The first thing I wonder is, does the winery team even have the slightest clue their stuff is average, at best? If they know, then they’re engaging in very ugly, nefarious behavior–all the more awful when the wine is accompanied by glowing “winemaker notes” telling us how glorious and rare it is.
If the winery team is unaware they’re sending out plonk, they should be fired. I was having this conversation yesterday with someone who works in marketing for a big winery. I wondered how it’s possible to have to sell something you know isn’t very good, and still keep your soul. Yes, your “soul,” meaning–not what some religious people say–but your integrity, conscience, love of truth. If your job is to sell something you know, in your heart of hearts, isn’t good, but you spend your time trying to convince people it is, then you’ve lost something you used to treasure when you were young. I can only imagine the rationalization that people engage in to dull the pain. I suppose a fat paycheck helps to narcotize.

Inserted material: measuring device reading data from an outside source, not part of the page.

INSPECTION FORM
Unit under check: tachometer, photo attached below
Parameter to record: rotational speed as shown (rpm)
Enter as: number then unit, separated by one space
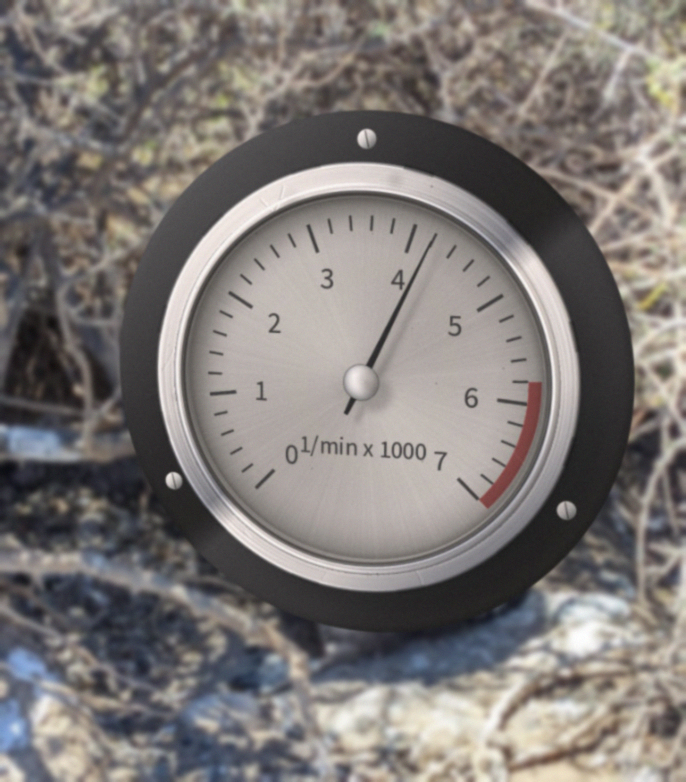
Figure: 4200 rpm
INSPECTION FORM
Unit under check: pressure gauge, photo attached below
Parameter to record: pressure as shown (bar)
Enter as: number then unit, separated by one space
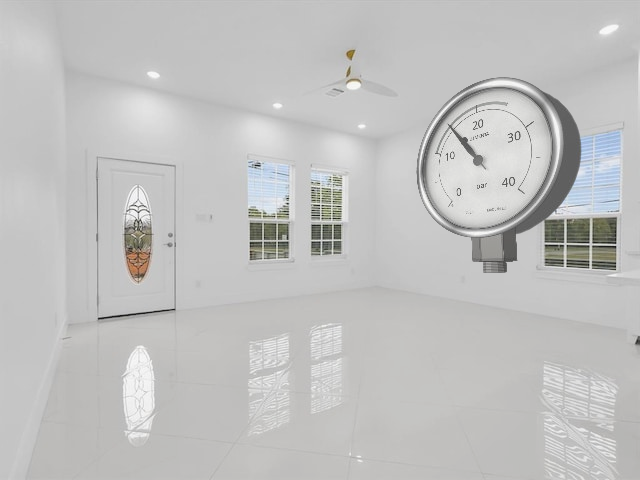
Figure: 15 bar
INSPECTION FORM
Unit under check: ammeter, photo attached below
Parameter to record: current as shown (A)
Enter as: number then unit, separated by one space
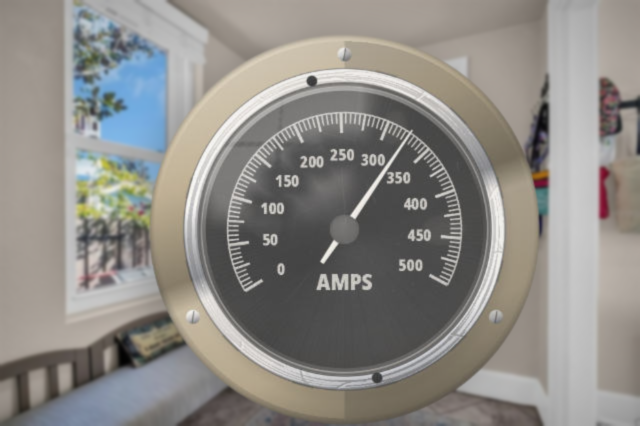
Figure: 325 A
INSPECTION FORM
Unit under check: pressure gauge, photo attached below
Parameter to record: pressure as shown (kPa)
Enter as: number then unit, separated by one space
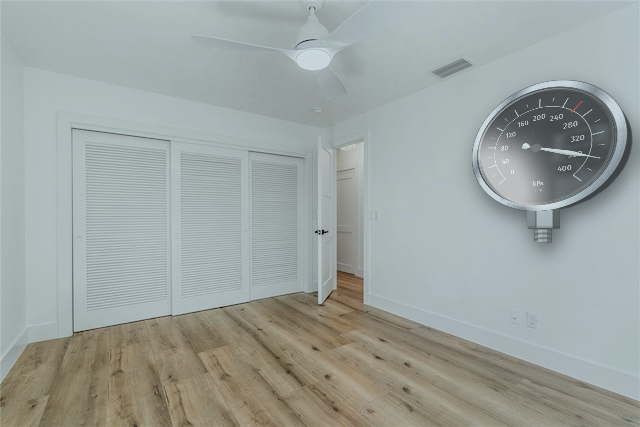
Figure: 360 kPa
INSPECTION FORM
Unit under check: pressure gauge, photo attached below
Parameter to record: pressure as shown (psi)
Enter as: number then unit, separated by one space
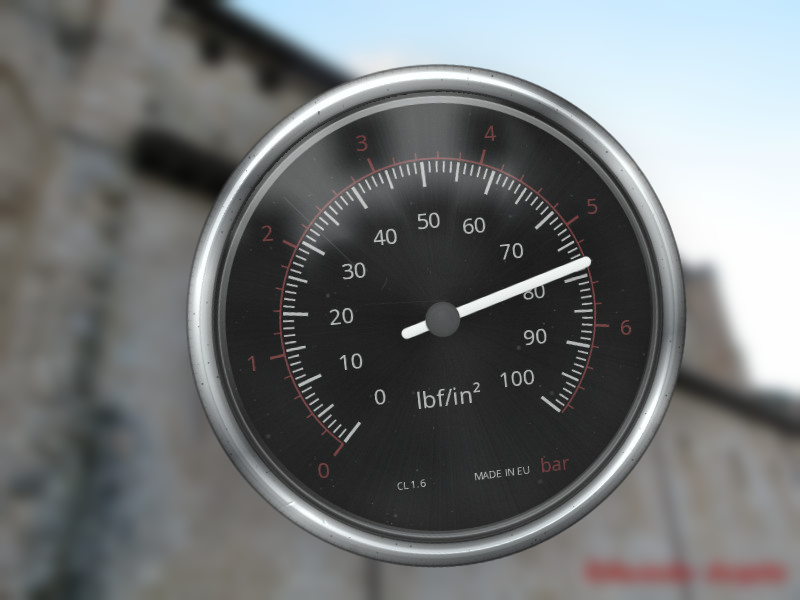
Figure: 78 psi
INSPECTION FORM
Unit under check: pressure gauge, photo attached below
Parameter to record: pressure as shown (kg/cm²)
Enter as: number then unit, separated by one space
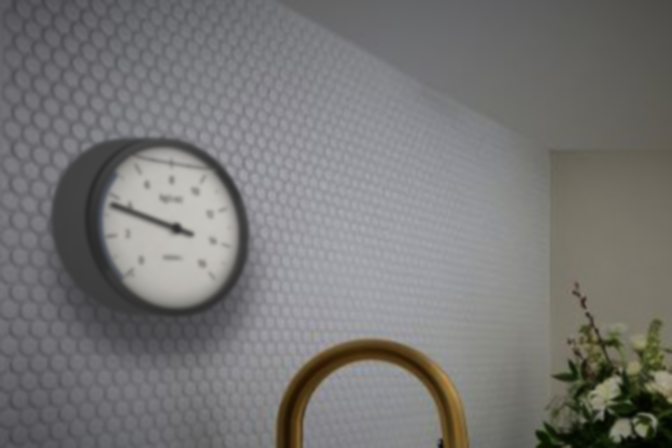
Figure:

I shouldn’t let my blood pressure be affected by a bad bottle of $50 wine, but I can’t help it. I think, “What in the world is wrong with you [meaning the producer]? What were you thinking?” The other thought that always follows is, how can this winery remain in business? Sometimes, when I review a bad expensive wine, I’ll go into Wine Enthusiast’s database (which you can access for free) and look at the winery’s track record. More often than not, these wineries have been producing dismal stuff, at inflated prices, year after year after year. How is this possible? Who buys it? Don’t they know that a 16% Syrah that tastes like sugared asparagus is a total ripoff? That a $36 Petite Sirah that tastes like melted jam is a joke? That a $55 Cabernet with nothing but caramelized oak is an insult? That it’s insane to pay $50 for a Port-style wine (in a half-bottle, at that) that’s thin and lacking in anything but sugar? That if you fork out $30 for a Chardonnay that tastes like buttered popcorn, you should have your head examined? These are all real examples from this past week, although obviously I’m not going to name names. And if I went back over the last year, I could write a book called “500 wines you should hate because they’re not only boring, but they’re trying to rob you blind.”
It all leads to a final question. Let’s say I blind taste a wine, think it’s pretty dumb and simple, but that I could imagine drinking it in a paper cup at a party some Saturday night and not actually throwing up. I give it 83 points. Then I see it costs $6 retail. I still think it’s a pretty boring wine, and I won’t adjust the score, but I will soften my language to suggest it might be a good buy for someone who’s looking to get off cheap. That kind of wine doesn’t make me angry. I’ll think, “Okay, I wouldn’t buy it, but at least the producer doesn’t have hubris, and millions of Americans will benefit from this cheap wine.” But those expensive ones really piss me off.
When you’ve been a critic for a while, as I have, it’s a lesson in humility. You realize that a lot of people must like stuff that you find execrable, because these wineries just keep on cranking it out. That makes me realize it’s just my opinion. But I know what I know, and I believe that what I think I know is true. There’s an awful lot of bad California wine out there that’s absurdly priced, and I wonder how long it can go on.